Photo: via U.S. Marine Corps
Gunner was a Marine bomb-sniffing dog, until he suddenly became so skittish, he couldn’t perform his duty.Later, they found out the dog had Post Traumatic Stress Disorder.
The Wall Street Journal’s Mike Phillips reported that Gunner’s handlers had no idea what it was the finally pushed him over the edge, the explosions around base or the gunfire on the range, but it wasn’t long before Gunner was declared, “excess” by the Marine Corps.
Phillips wrote about Gunner originally from Afghanistan, and when he did, he got a tremendous outpouring of letters asking about the dog. One of those letters came from Phillips’ close friend Deb Dunham, Marine Medal Of honour Recipient Jason Dunham’s mother, and the subject of a book by Phillips. Through their tandem effort, Gunner found a home with Dunham.
The nation’s dogs of war often come home exhibiting the same symptoms of their human counterparts. Skittish, aggressive, antisocial, jumpy — there’s a wide range of negative, psychological behaviours these dogs display due to possible trauma experienced on the battlefield.

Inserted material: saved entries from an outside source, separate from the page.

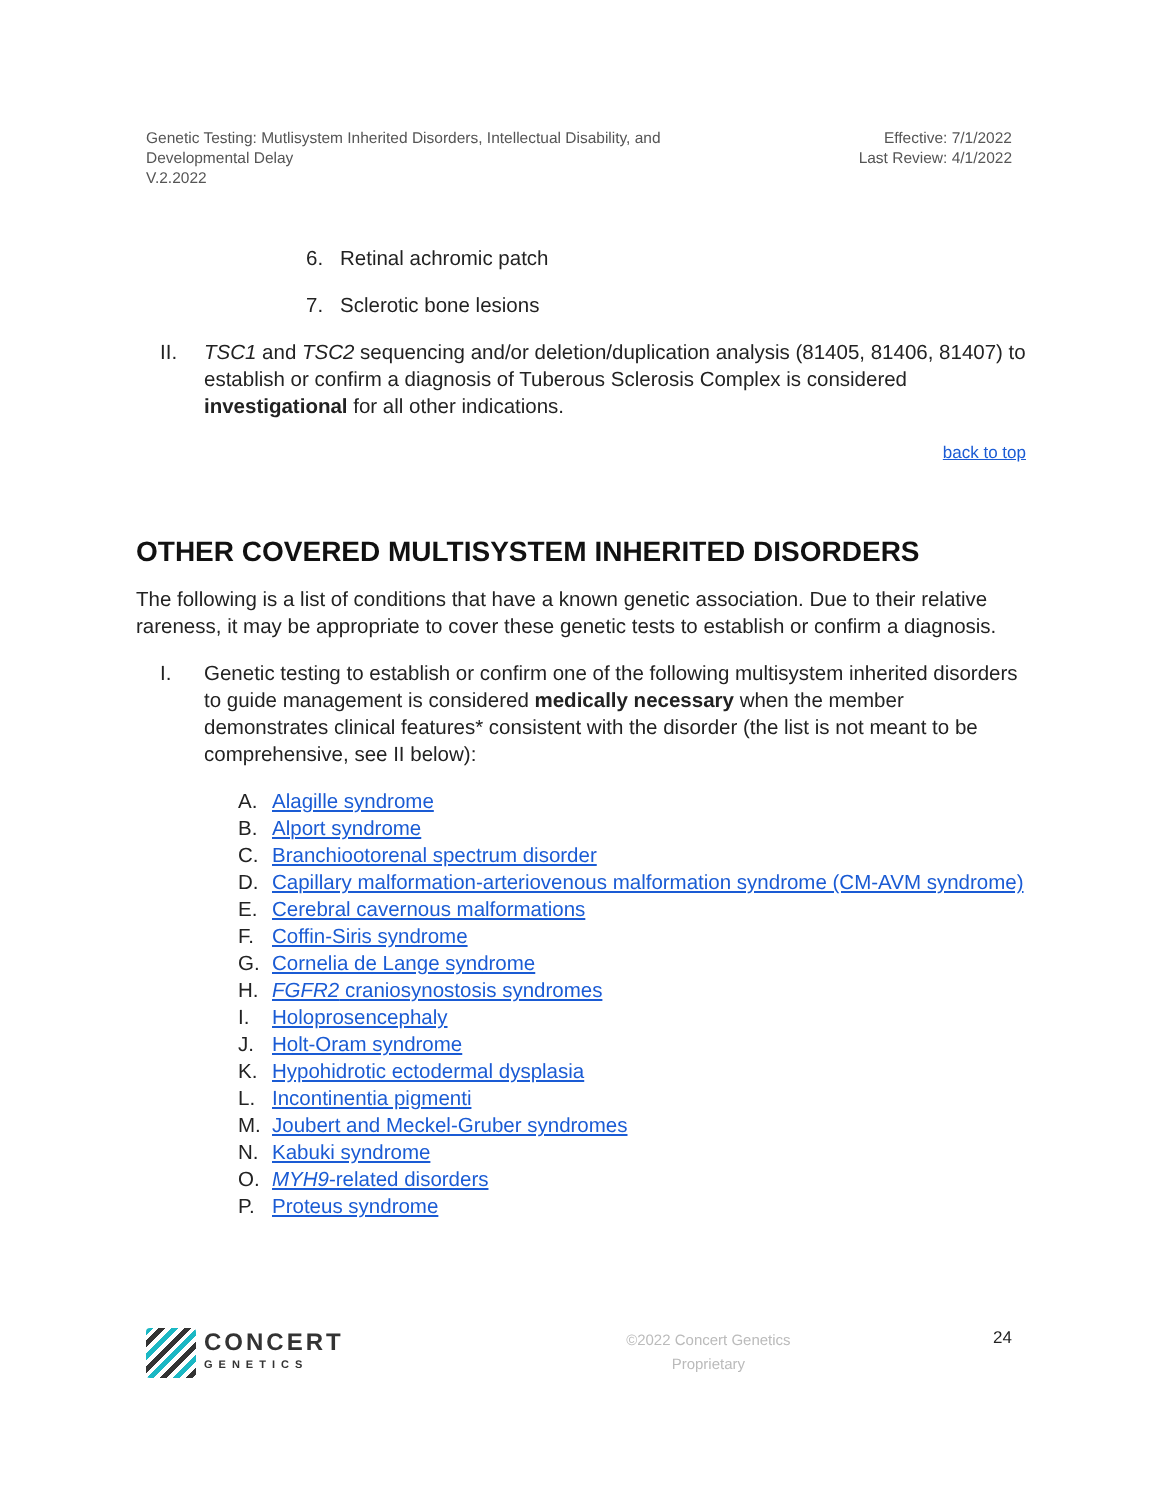Genetic Testing: Mutlisystem Inherited Disorders, Intellectual Disability, and
Developmental Delay
V.2.2022
Effective: 7/1/2022
Last Review: 4/1/2022
6. Retinal achromic patch
7. Sclerotic bone lesions
II. TSC1 and TSC2 sequencing and/or deletion/duplication analysis (81405, 81406, 81407) to establish or confirm a diagnosis of Tuberous Sclerosis Complex is considered investigational for all other indications.
back to top
OTHER COVERED MULTISYSTEM INHERITED DISORDERS
The following is a list of conditions that have a known genetic association. Due to their relative rareness, it may be appropriate to cover these genetic tests to establish or confirm a diagnosis.
I. Genetic testing to establish or confirm one of the following multisystem inherited disorders to guide management is considered medically necessary when the member demonstrates clinical features* consistent with the disorder (the list is not meant to be comprehensive, see II below):
A. Alagille syndrome
B. Alport syndrome
C. Branchiootorenal spectrum disorder
D. Capillary malformation-arteriovenous malformation syndrome (CM-AVM syndrome)
E. Cerebral cavernous malformations
F. Coffin-Siris syndrome
G. Cornelia de Lange syndrome
H. FGFR2 craniosynostosis syndromes
I. Holoprosencephaly
J. Holt-Oram syndrome
K. Hypohidrotic ectodermal dysplasia
L. Incontinentia pigmenti
M. Joubert and Meckel-Gruber syndromes
N. Kabuki syndrome
O. MYH9-related disorders
P. Proteus syndrome
CONCERT
GENETICS
©2022 Concert Genetics
Proprietary
24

Like humans with the analogous disorder, different dogs show different symptoms. Some become hyper-vigilant. Others avoid buildings or work areas that they had previously been comfortable in. Some undergo sharp changes in temperament, becoming unusually aggressive with their handlers, or clingy and timid. Most crucially, many stop doing the tasks they were trained to perform.
“Canine PTSD” as doctors have called it, is about as common in dogs as in humans, which is to say that just about every dog who’s experienced combat is going to bring home some residual effects. The Military Veterinarians who talked to the Times said that of the 650 military working dogs who deployed to Iraq and Afghanistan, that about 5 per cent come back with symptoms of Canine PTSD.
The proportion roughly matches the percentage of troops who see what would be considered ‘heavy’ combat while they’re deployed.
Dogs, like humans, often take cues from certain sounds, or certain sites. Some dogs refuse to go into buildings, or near buses, others will be reduced to quivers at the sound of fireworks.
But also like humans, dogs can recover from PTSD, as in the story the Air Force’s Monica Mendoza covered in 2010 about a dog named Gina, who was not only cured, but sent back to duty.
Still, there are others who believe PTSD, especially in canines, cannot be cured.
Dr. Nicholas H. Dodman, director of the animal behaviour clinic at the Cummings School of Veterinary Medicine at Tufts University, told the Times, “It’s more about management. Dogs never forget.”